Ah, eu tb voltei o filme pra poder rever a sequência inicial, rs. E tb achei mto bom o cara que fez o *ex-militar. Tudo bem que ele quase não teve falas, mas só o jeitão de mau, fanático e psicopata me causou arrepios.
*não tenho certeza se era ex, mas ele já não estava mais na ativa, estava?
Jussara, você é mais atenta que eu. De fato, não me lembrava da Rachel McAdams; depois que li seu comentário, alterei o texto. Ah, sim, e acrescentei o nome dela na ficha técnica do Diário de uma Paixão.
Obrigado.
E a sua frase “Vou ali no salão cortar meu cabelo e já volto” é um brilho absoluto.
Uau, nunca imaginei que a minha frase simples e despojada fosse receber um elogio seu. E elogios vindos de Sérgio Vaz não são de se recusar.

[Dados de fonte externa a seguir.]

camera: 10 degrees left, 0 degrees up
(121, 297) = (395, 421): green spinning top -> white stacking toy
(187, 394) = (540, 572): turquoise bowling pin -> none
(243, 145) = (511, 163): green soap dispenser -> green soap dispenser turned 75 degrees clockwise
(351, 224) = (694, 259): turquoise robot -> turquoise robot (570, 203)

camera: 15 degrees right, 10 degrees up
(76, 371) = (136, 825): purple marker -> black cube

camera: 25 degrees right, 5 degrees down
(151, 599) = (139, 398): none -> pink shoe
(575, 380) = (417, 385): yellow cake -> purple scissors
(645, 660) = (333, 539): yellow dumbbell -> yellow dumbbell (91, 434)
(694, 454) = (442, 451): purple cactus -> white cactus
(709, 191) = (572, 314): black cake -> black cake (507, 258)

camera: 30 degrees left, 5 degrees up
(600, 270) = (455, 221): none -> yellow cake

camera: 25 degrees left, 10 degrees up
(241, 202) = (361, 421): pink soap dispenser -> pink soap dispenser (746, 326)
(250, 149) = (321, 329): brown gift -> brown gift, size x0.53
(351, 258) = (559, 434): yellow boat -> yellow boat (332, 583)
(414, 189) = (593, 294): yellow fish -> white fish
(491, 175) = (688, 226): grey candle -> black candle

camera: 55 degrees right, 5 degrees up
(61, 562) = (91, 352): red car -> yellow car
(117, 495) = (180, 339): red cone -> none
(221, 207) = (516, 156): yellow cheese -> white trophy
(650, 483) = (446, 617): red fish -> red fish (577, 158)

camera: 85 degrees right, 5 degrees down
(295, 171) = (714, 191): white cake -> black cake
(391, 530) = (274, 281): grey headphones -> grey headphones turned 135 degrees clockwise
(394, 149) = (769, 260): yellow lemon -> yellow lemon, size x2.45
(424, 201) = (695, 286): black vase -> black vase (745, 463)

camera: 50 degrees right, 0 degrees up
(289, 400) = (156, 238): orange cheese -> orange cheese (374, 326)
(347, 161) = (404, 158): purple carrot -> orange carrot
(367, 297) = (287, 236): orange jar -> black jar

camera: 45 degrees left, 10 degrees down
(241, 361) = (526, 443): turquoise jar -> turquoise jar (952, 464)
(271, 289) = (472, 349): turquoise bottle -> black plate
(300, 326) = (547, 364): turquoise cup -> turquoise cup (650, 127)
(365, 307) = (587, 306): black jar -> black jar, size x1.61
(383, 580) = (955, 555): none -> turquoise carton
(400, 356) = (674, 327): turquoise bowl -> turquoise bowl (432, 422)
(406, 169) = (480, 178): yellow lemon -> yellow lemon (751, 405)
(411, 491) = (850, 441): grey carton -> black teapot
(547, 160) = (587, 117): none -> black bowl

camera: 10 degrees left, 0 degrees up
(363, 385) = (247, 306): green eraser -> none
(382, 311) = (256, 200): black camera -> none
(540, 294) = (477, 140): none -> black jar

Então , só posso agradecer embevecida e envaidecida, e claro, um pouco corada. rsrs
Vi ontem este filme e gostei mesmo muito, fiquei babado.
A reviravolta no final é que me deixou uma má impressão, é mesmo desnessária e estraga um tanto um filme que me empolgou.
Caro Sergio, já perdi a conta ao número de filmes que vi graças a estas suas crónicas e que de outro modo nunca veria.
E se não vi mais é porque não há o DVD para alugar na minha locadora, ou, ainda pior, o filme nem chegou a Portugal.
Vi e gostei de quase tudo o que vi.
Este quase é muito pequenino – apenas um filme!
Parece que, contra todos, gostei da reviravolta no final. Achei que ‘fechou’ a sequência dando um final mais que surpreendente. Acho que é isso que espero de filmes deste gênero… sem contar que Russell Crowe ‘coube’ perfeitamente no papel. Até a próxima!